Virginia Njoki Gitau v Samuel Kihara Ndung’u [2017] KEELC 3136 (KLR)
Full Case Text
REPUBLIC OF KENYA
IN THE ENVIRONMENT AND LAND COURT AT NAIROBI
ELC NO. 224 OF 2014(O.S)
VIRGINIA NJOKI GITAU…….....…. PLAINTIFF/APPLICANT
VERSUS
SAMUEL KIHARA NDUNG’U…DEFENDANT/RESPONDENT
RULING
The Plaintiff/Applicant brought this suit by way of Originating Summons dated 25th February, 2014 seeking orders that, the Plaintiff/Applicant is entitled to be registered as the proprietor of all that parcel of land known as L.R No. Dagoretti/Ruthimitu/T.33 (hereinafter “the suit property”) by adverse possession under Section 38 of the Limitation of Actions Act, Chapter 22 Laws of Kenya and that the said parcel of land be registered in the name of the Plaintiff/Applicant in place of the Defendant/Respondent. Together with the Originating Summons, the Plaintiff/Applicant (hereinafter referred to only as “the Plaintiff”) filed an application by way of Notice of Motion dated 1st April, 2014 seeking a temporary injunction to restrain the Defendant/Respondent (“hereinafter referred to as “the Defendant”) from entering, selling, transferring, charging, disposing of or in any manner dealing with the suit property pending the hearing and determination of the suit.
When the Plaintiff’s application came up for hearing before Mutungi J. on 23rd June, 2014 the advocates who appeared for the parties informed the court that they had discussed the matter and agreed that the application be allowed as prayed. The court made an order by consent allowing the application in terms of prayer 3 hereof. The order which was extracted on 14th July, 2015 was on the following terms;
“THAT the Respondent his agents, servants and/or employees be and is hereby restrained by an injunction from entering, selling, transferring, charging, disposing or in any manner dealing with land parcel Dagoretti/Ruthimitu/T.33 (“the suit property”) pending the hearing and determination of the suit.”
What is now before me is an application by the Plaintiff brought by way of Notice of Motion dated 17th November, 2015 seeking an order that the Defendant be committed to jail or fined for contempt of this court’s said order made on 23rd June, 2014. The application was brought on the ground that after this court made the said order on 23rd June 2014 restraining the Defendant from charging the suit property, the Defendant proceeded to charge the suit property to Microfinance Bank Ltd. and Faulu Microfinance Bank Ltd. to secure a sum of Kshs.1,400,000/= which was advanced to him. The Defendant created a charge infavour of Microfinance Bank Ltd. on 2nd May, 2014 to secure a sum of Kshs.1,000,000/= and a further charge on 17th July 2015 infavour of Faulu Microfinance Bank Ltd. to secure a sum of Kshs.400,000/=. The Plaintiff has contended that these charges were created in flagrant contempt of this court’s order of 23rd June 2014.

Exercises:
**a.** According to the ruling, what sum did the Defendant's charge of 2nd May, 2014 in favor of Microfinance Bank Ltd. secure?
**b.** Reproduce word for word the part of the ruling that opens with "Virginia Njoki Gitau v" and closes with "224 OF 2014(O.S)".

Data records:
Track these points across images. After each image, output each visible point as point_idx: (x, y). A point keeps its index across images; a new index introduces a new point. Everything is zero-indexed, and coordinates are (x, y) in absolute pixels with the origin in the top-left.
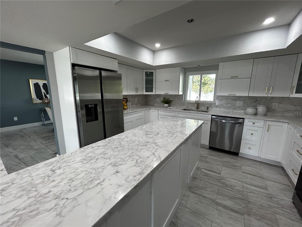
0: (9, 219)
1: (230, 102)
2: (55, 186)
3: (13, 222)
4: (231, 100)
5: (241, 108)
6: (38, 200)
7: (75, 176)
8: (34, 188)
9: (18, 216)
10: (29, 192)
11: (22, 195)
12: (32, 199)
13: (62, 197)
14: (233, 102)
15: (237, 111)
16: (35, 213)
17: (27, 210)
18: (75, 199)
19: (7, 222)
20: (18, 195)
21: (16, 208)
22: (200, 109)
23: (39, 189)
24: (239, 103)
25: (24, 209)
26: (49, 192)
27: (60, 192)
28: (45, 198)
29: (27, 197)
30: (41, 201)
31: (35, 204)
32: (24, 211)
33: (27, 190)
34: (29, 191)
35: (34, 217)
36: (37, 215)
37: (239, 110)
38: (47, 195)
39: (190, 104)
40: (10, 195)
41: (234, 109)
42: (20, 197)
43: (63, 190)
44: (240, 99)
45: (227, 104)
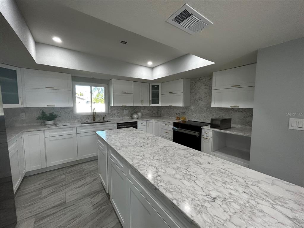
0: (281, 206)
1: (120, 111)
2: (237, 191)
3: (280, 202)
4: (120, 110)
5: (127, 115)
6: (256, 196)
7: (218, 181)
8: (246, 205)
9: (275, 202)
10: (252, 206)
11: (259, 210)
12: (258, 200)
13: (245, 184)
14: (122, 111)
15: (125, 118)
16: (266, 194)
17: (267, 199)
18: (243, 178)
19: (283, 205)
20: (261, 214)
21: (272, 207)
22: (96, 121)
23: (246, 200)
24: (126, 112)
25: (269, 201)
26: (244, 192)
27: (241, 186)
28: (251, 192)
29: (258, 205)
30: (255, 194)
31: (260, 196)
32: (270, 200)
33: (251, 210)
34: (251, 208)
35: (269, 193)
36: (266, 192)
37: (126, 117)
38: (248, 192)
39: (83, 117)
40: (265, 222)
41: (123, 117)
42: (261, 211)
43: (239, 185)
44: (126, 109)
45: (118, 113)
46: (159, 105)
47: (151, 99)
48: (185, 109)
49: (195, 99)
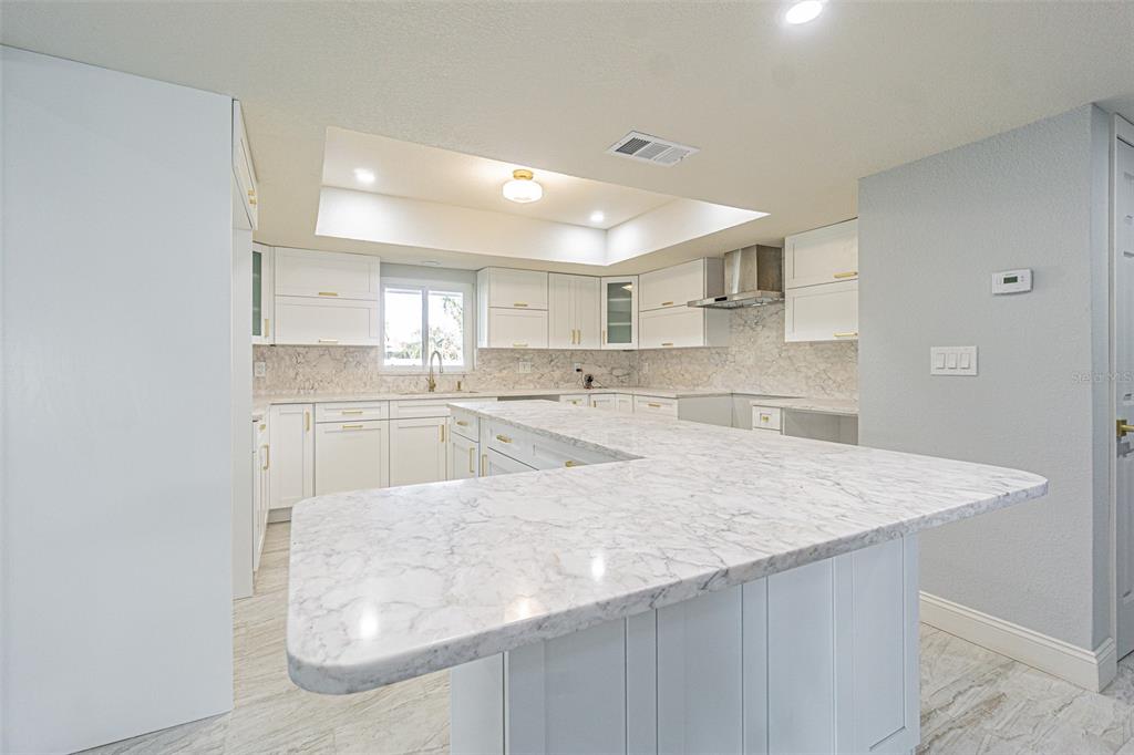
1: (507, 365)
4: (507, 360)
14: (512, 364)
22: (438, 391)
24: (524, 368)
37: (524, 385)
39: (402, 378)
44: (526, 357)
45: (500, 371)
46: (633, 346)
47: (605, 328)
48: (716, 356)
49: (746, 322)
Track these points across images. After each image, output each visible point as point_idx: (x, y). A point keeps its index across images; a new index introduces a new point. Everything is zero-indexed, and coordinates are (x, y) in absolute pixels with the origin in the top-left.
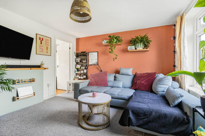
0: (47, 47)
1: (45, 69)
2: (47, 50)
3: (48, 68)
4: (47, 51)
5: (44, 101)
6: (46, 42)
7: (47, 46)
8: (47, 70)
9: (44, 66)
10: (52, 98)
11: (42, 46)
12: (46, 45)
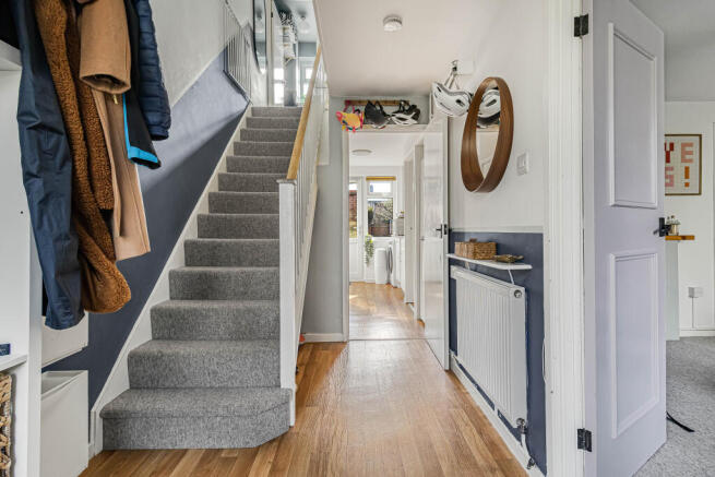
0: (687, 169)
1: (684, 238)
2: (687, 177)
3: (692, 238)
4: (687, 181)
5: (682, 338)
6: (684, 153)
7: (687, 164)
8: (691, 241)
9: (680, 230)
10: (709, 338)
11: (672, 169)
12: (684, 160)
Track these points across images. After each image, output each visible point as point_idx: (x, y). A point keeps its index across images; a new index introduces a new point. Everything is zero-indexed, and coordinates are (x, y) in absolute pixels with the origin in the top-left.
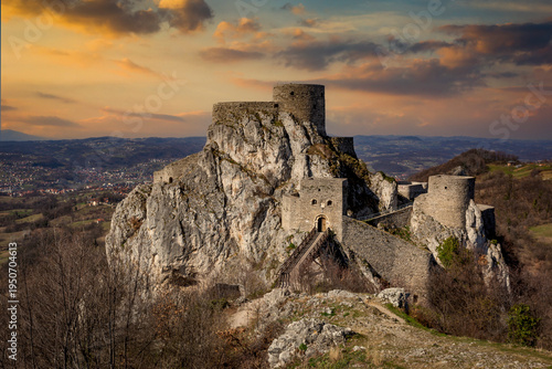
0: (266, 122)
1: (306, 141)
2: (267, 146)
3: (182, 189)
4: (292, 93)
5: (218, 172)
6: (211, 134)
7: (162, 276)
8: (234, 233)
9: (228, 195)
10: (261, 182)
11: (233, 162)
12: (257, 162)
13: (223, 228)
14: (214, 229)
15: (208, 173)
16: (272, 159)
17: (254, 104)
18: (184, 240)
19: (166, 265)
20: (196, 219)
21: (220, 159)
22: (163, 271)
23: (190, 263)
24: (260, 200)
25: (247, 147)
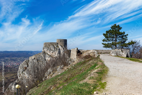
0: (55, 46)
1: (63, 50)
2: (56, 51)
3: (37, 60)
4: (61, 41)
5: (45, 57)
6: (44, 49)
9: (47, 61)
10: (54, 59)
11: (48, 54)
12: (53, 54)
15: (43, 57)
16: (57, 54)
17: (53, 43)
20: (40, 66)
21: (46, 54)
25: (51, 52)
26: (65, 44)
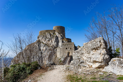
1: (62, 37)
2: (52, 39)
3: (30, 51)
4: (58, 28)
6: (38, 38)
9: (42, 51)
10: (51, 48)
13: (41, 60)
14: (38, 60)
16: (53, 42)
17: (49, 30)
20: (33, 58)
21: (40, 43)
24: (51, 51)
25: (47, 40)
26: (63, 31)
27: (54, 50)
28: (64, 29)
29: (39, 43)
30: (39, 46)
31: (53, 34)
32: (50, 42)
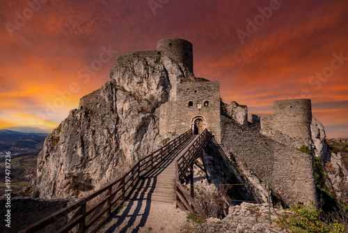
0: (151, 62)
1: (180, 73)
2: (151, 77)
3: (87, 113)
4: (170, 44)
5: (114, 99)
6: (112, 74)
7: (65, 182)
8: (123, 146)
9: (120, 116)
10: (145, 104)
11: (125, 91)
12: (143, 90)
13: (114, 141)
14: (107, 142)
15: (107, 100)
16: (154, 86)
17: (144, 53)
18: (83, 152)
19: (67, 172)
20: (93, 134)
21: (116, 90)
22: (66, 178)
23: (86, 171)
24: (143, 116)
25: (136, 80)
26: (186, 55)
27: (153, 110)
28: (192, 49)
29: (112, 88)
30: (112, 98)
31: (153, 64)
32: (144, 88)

Task-by-task solutions:
**a.** Kshs.1,000,000/=

**b.**
Virginia Njoki Gitau v Samuel Kihara Ndung’u [2017] KEELC 3136 (KLR)
Full Case Text
REPUBLIC OF KENYA
IN THE ENVIRONMENT AND LAND COURT AT NAIROBI
ELC NO. 224 OF 2014(O.S)